## Activity
Scan the records for the word "produkty". Copy each line that includes it.

## Extracted information
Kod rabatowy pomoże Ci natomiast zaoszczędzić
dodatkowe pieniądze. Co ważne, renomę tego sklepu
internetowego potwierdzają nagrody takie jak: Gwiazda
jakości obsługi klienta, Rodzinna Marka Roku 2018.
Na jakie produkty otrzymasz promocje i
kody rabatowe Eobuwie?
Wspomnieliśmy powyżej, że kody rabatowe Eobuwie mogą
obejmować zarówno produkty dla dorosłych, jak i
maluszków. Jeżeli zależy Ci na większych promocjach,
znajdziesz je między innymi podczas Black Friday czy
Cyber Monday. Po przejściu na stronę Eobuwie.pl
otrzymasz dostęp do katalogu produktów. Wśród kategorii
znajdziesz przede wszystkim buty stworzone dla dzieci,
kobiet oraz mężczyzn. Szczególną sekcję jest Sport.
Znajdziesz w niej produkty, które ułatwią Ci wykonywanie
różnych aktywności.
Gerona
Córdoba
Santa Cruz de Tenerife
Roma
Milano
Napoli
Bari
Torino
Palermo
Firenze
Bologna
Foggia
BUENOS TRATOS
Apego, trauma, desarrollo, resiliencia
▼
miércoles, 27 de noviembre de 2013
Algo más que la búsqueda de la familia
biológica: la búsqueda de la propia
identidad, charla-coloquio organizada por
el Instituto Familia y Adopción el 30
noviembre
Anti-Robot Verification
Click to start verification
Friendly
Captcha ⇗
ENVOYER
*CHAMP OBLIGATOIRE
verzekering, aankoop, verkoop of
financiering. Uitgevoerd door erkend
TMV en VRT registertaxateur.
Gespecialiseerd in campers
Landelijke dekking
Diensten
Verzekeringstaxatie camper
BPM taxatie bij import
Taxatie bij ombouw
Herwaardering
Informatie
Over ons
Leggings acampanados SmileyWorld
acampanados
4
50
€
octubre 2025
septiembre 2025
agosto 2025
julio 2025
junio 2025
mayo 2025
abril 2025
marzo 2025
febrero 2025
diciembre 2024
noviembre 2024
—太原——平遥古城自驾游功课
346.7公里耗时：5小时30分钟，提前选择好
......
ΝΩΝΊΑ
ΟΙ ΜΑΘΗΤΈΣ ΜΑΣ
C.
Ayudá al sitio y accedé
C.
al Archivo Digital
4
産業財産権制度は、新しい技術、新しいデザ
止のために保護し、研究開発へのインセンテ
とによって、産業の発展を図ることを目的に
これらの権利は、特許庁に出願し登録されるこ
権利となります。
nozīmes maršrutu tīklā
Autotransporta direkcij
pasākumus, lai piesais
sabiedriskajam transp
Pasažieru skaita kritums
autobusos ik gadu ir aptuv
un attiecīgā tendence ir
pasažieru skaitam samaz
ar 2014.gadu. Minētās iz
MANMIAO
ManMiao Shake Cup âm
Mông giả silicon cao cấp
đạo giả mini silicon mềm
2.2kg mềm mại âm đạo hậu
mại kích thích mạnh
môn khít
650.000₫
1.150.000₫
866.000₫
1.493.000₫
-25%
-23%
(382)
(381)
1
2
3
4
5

## Solution to this task
Na jakie produkty otrzymasz promocje i
obejmować zarówno produkty dla dorosłych, jak i
Znajdziesz w niej produkty, które ułatwią Ci wykonywanie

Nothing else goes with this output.